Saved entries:
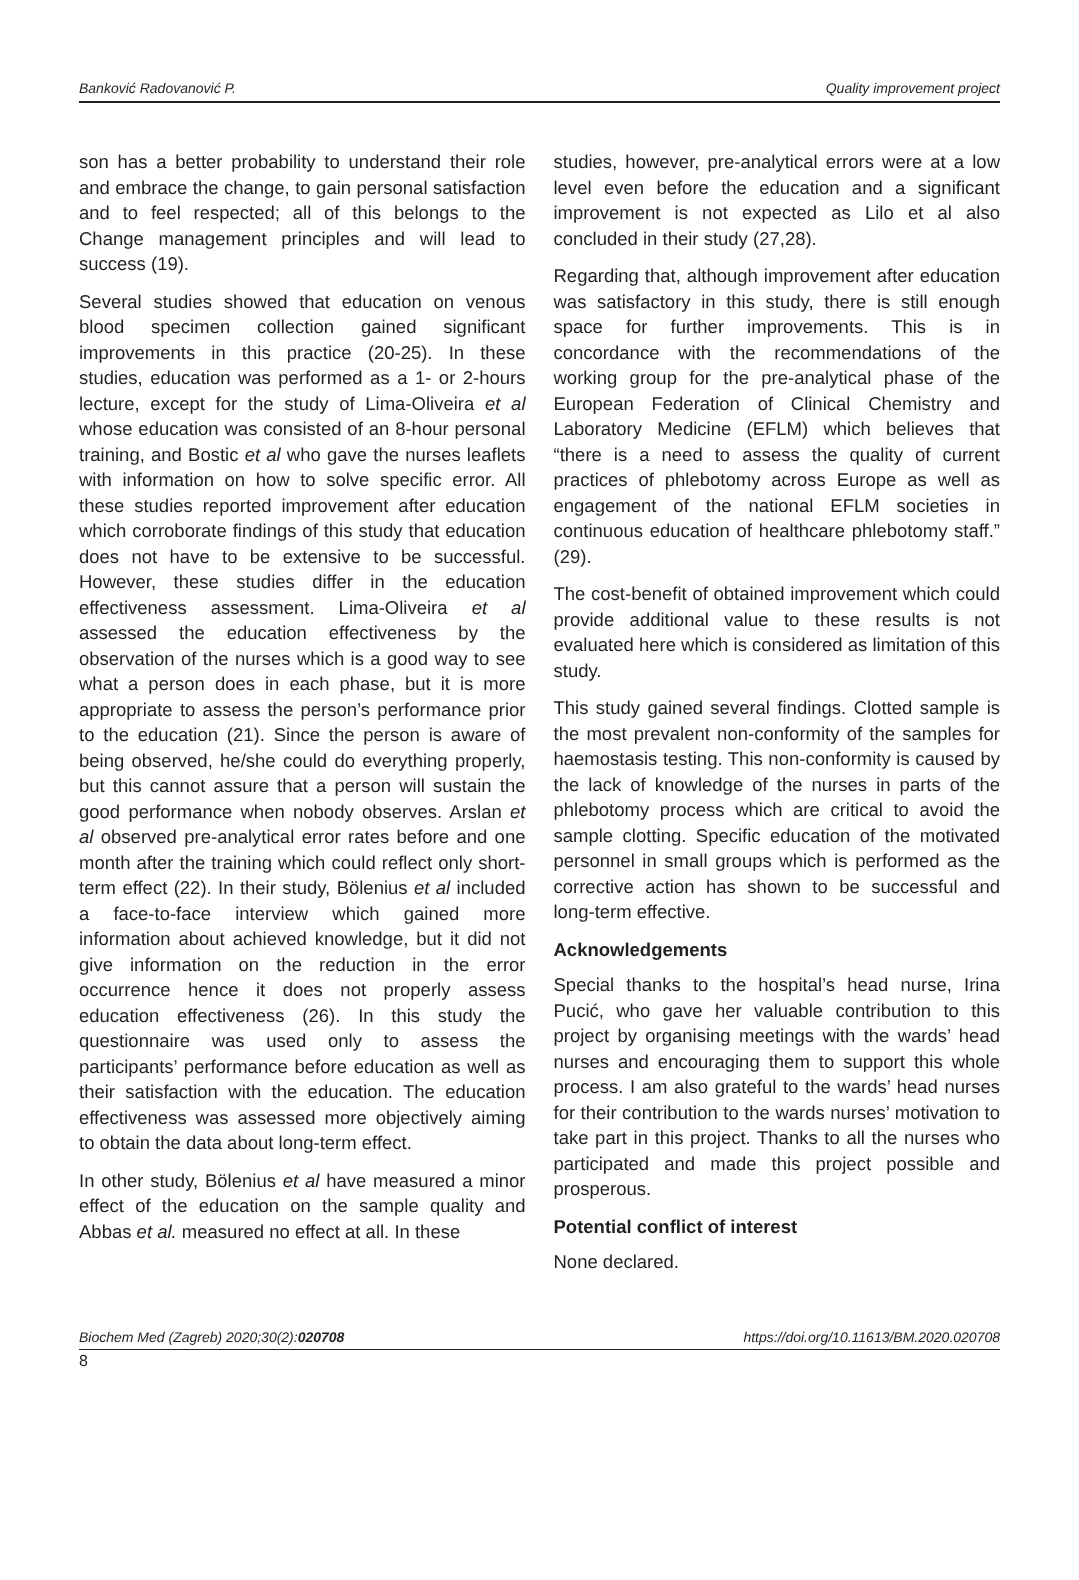Banković Radovanović P. Quality improvement project
son has a better probability to understand their role and embrace the change, to gain personal satisfaction and to feel respected; all of this belongs to the Change management principles and will lead to success (19).
Several studies showed that education on venous blood specimen collection gained significant improvements in this practice (20-25). In these studies, education was performed as a 1- or 2-hours lecture, except for the study of Lima-Oliveira et al whose education was consisted of an 8-hour personal training, and Bostic et al who gave the nurses leaflets with information on how to solve specific error. All these studies reported improvement after education which corroborate findings of this study that education does not have to be extensive to be successful. However, these studies differ in the education effectiveness assessment. Lima-Oliveira et al assessed the education effectiveness by the observation of the nurses which is a good way to see what a person does in each phase, but it is more appropriate to assess the person’s performance prior to the education (21). Since the person is aware of being observed, he/she could do everything properly, but this cannot assure that a person will sustain the good performance when nobody observes. Arslan et al observed pre-analytical error rates before and one month after the training which could reflect only short-term effect (22). In their study, Bölenius et al included a face-to-face interview which gained more information about achieved knowledge, but it did not give information on the reduction in the error occurrence hence it does not properly assess education effectiveness (26). In this study the questionnaire was used only to assess the participants’ performance before education as well as their satisfaction with the education. The education effectiveness was assessed more objectively aiming to obtain the data about long-term effect.
In other study, Bölenius et al have measured a minor effect of the education on the sample quality and Abbas et al. measured no effect at all. In these
studies, however, pre-analytical errors were at a low level even before the education and a significant improvement is not expected as Lilo et al also concluded in their study (27,28).
Regarding that, although improvement after education was satisfactory in this study, there is still enough space for further improvements. This is in concordance with the recommendations of the working group for the pre-analytical phase of the European Federation of Clinical Chemistry and Laboratory Medicine (EFLM) which believes that “there is a need to assess the quality of current practices of phlebotomy across Europe as well as engagement of the national EFLM societies in continuous education of healthcare phlebotomy staff.” (29).
The cost-benefit of obtained improvement which could provide additional value to these results is not evaluated here which is considered as limitation of this study.
This study gained several findings. Clotted sample is the most prevalent non-conformity of the samples for haemostasis testing. This non-conformity is caused by the lack of knowledge of the nurses in parts of the phlebotomy process which are critical to avoid the sample clotting. Specific education of the motivated personnel in small groups which is performed as the corrective action has shown to be successful and long-term effective.
Acknowledgements
Special thanks to the hospital’s head nurse, Irina Pucić, who gave her valuable contribution to this project by organising meetings with the wards’ head nurses and encouraging them to support this whole process. I am also grateful to the wards’ head nurses for their contribution to the wards nurses’ motivation to take part in this project. Thanks to all the nurses who participated and made this project possible and prosperous.
Potential conflict of interest
None declared.
Biochem Med (Zagreb) 2020;30(2):020708 https://doi.org/10.11613/BM.2020.020708
8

◆ **Goal of the exercise**
Write out every line, unchanged, from the one containing "Special thanks to" through the closing line of the data.

◆ **Result of the exercise**
Special thanks to the hospital’s head nurse, Irina Pucić, who gave her valuable contribution to this project by organising meetings with the wards’ head nurses and encouraging them to support this whole process. I am also grateful to the wards’ head nurses for their contribution to the wards nurses’ motivation to take part in this project. Thanks to all the nurses who participated and made this project possible and prosperous.
Potential conflict of interest
None declared.
Biochem Med (Zagreb) 2020;30(2):020708 https://doi.org/10.11613/BM.2020.020708
8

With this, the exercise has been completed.